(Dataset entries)

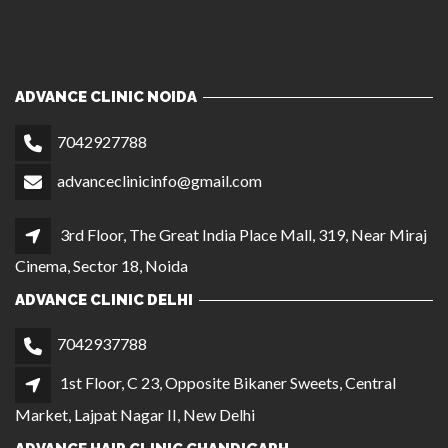
3rd Floor, The Great India Place Mall, 319, Near Miraj
Cinema, Sector 18, Noida
ADVANCE CLINIC DELHI
7042937788
1st Floor, C 23, Opposite Bikaner Sweets, Central
Market, Lajpat Nagar II, New Delhi
ADVANCE HAIR CLINIC CHANDIGARH
9810245917
SCO 411/412, First Floor (Near Gopal Sweets), Sector
35C, Chandigarh
ADVANCE HAIR CLINIC AGRA
9056864221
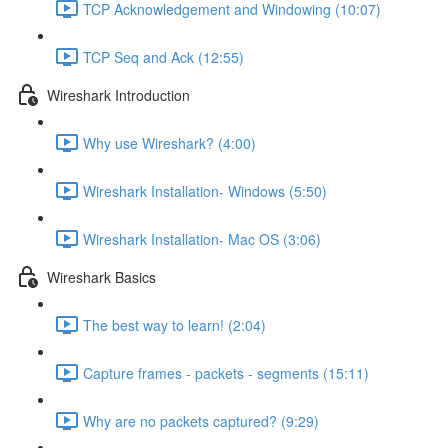
TCP Acknowledgement and Windowing (10:07)
TCP Seq and Ack (12:55)
Wireshark Introduction
Why use Wireshark? (4:00)
Wireshark Installation- Windows (5:50)
Wireshark Installation- Mac OS (3:06)
Wireshark Basics
The best way to learn! (2:04)
Capture frames - packets - segments (15:11)
Why are no packets captured? (9:29)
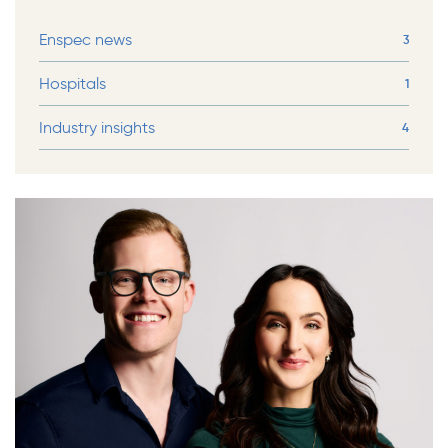
Enspec news
3
Hospitals
1
Industry insights
4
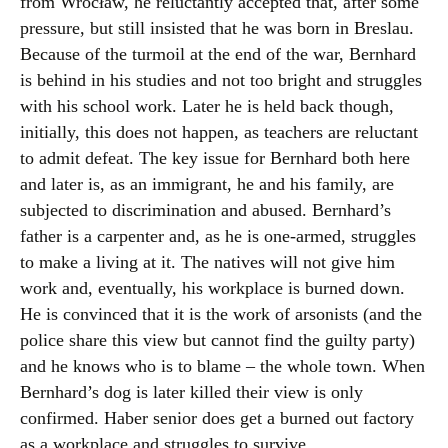
from Wrocław, he reluctantly accepted that, after some
pressure, but still insisted that he was born in Breslau.
Because of the turmoil at the end of the war, Bernhard
is behind in his studies and not too bright and struggles
with his school work. Later he is held back though,
initially, this does not happen, as teachers are reluctant
to admit defeat. The key issue for Bernhard both here
and later is, as an immigrant, he and his family, are
subjected to discrimination and abused. Bernhard’s
father is a carpenter and, as he is one-armed, struggles
to make a living at it. The natives will not give him
work and, eventually, his workplace is burned down.
He is convinced that it is the work of arsonists (and the
police share this view but cannot find the guilty party)
and he knows who is to blame – the whole town. When
Bernhard’s dog is later killed their view is only
confirmed. Haber senior does get a burned out factory
as a workplace and struggles to survive.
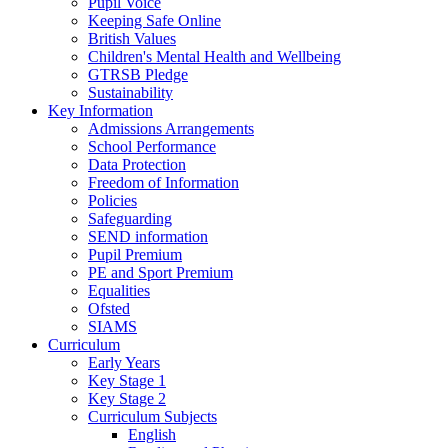
Pupil Voice
Keeping Safe Online
British Values
Children's Mental Health and Wellbeing
GTRSB Pledge
Sustainability
Key Information
Admissions Arrangements
School Performance
Data Protection
Freedom of Information
Policies
Safeguarding
SEND information
Pupil Premium
PE and Sport Premium
Equalities
Ofsted
SIAMS
Curriculum
Early Years
Key Stage 1
Key Stage 2
Curriculum Subjects
English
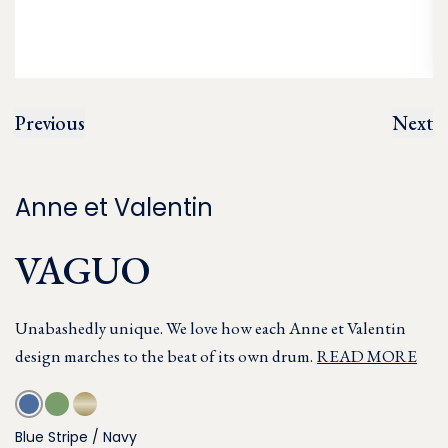
Previous
Next
Anne et Valentin
VAGUO
Unabashedly unique. We love how each Anne et Valentin
design marches to the beat of its own drum.
READ MORE
Blue Stripe / Navy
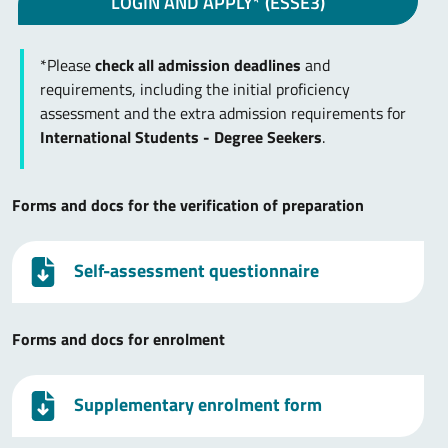
LOGIN AND APPLY* (ESSE3)
*Please
check all admission deadlines
and
requirements, including the initial proficiency
assessment and the extra admission requirements for
International Students - Degree Seekers
.
Forms and docs for the verification of preparation
Self-assessment questionnaire
Forms and docs for enrolment
Supplementary enrolment form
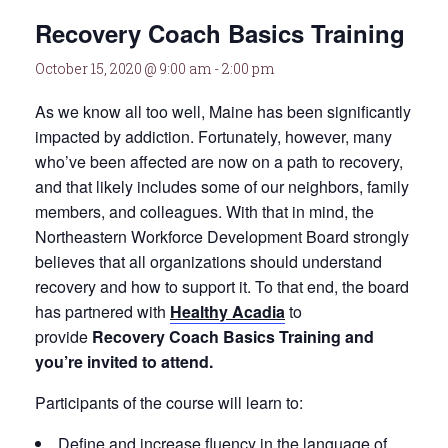
Recovery Coach Basics Training
October 15, 2020 @ 9:00 am
-
2:00 pm
As we know all too well, Maine has been significantly
impacted by addiction. Fortunately, however, many
who’ve been affected are now on a path to recovery,
and that likely includes some of our neighbors, family
members, and colleagues. With that in mind, the
Northeastern Workforce Development Board strongly
believes that all organizations should understand
recovery and how to support it. To that end, the board
has partnered with
Healthy Acadia
to
provide
Recovery Coach Basics Training and
you’re invited to attend.
Participants of the course will learn to:
Define and increase fluency in the language of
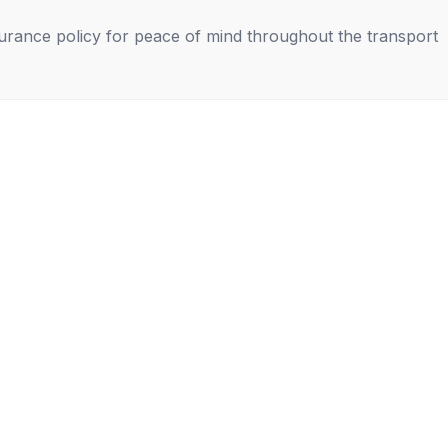
nsurance policy for peace of mind throughout the transport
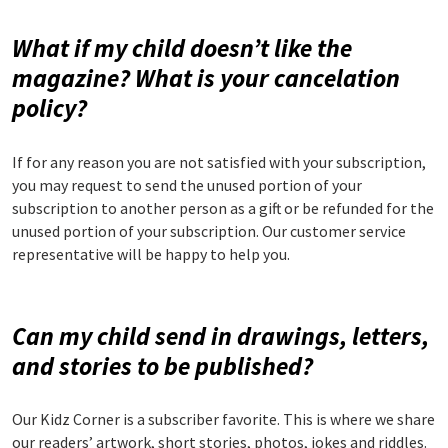
What if my child doesn’t like the
magazine? What is your cancelation
policy?
If for any reason you are not satisfied with your subscription,
you may request to send the unused portion of your
subscription to another person as a gift or be refunded for the
unused portion of your subscription. Our customer service
representative will be happy to help you.
Can my child send in drawings, letters,
and stories to be published?
Our Kidz Corner is a subscriber favorite. This is where we share
our readers’ artwork, short stories, photos, jokes and riddles.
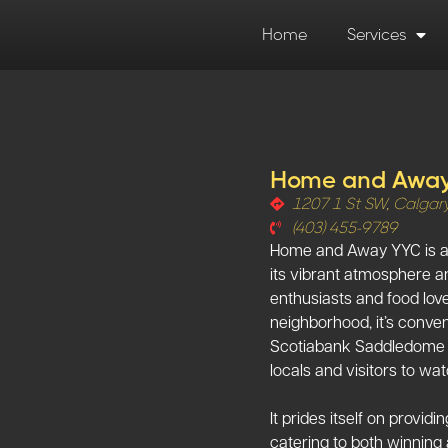
Home
Services
Home and Awa
1207 1 St SW, Calgar
(403) 455-9789
Home and Away YYC is a s
its vibrant atmosphere a
enthusiasts and food lover
neighborhood, it’s conven
Scotiabank Saddledome an
locals and visitors to wat
It prides itself on provi
catering to both winning 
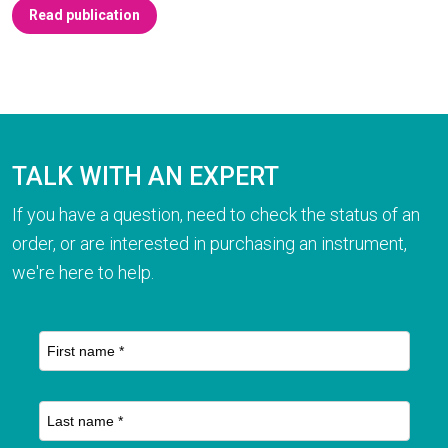
Read publication
TALK WITH AN EXPERT
If you have a question, need to check the status of an
order, or are interested in purchasing an instrument,
we're here to help.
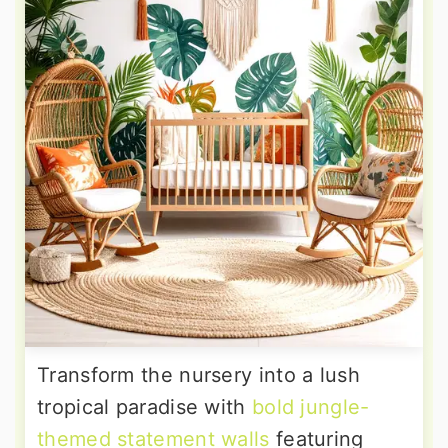
Transform the nursery into a lush
tropical paradise with
bold jungle-
themed statement walls
featuring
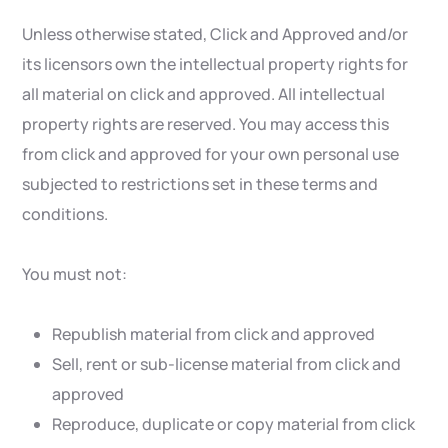
Unless otherwise stated, Click and Approved and/or
its licensors own the intellectual property rights for
all material on click and approved. All intellectual
property rights are reserved. You may access this
from click and approved for your own personal use
subjected to restrictions set in these terms and
conditions.
You must not:
Republish material from click and approved
Sell, rent or sub-license material from click and
approved
Reproduce, duplicate or copy material from click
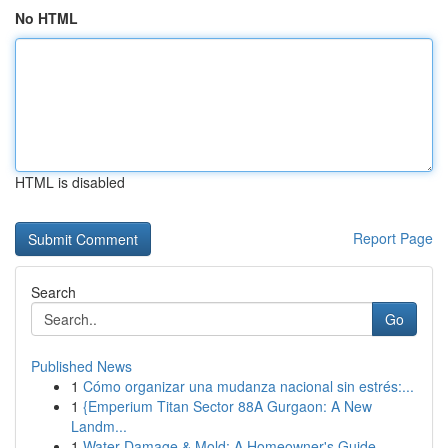
No HTML
HTML is disabled
Report Page
Search
Go
Published News
1
Cómo organizar una mudanza nacional sin estrés:...
1
{Emperium Titan Sector 88A Gurgaon: A New
Landm...
1
Water Damage & Mold: A Homeowner's Guide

◆ **TASK ITEM**
For the word "both", find all matching lines in the entries above and copy them out.

◆ **EXERCISE RESULT**
to admit defeat. The key issue for Bernhard both here
catering to both winning 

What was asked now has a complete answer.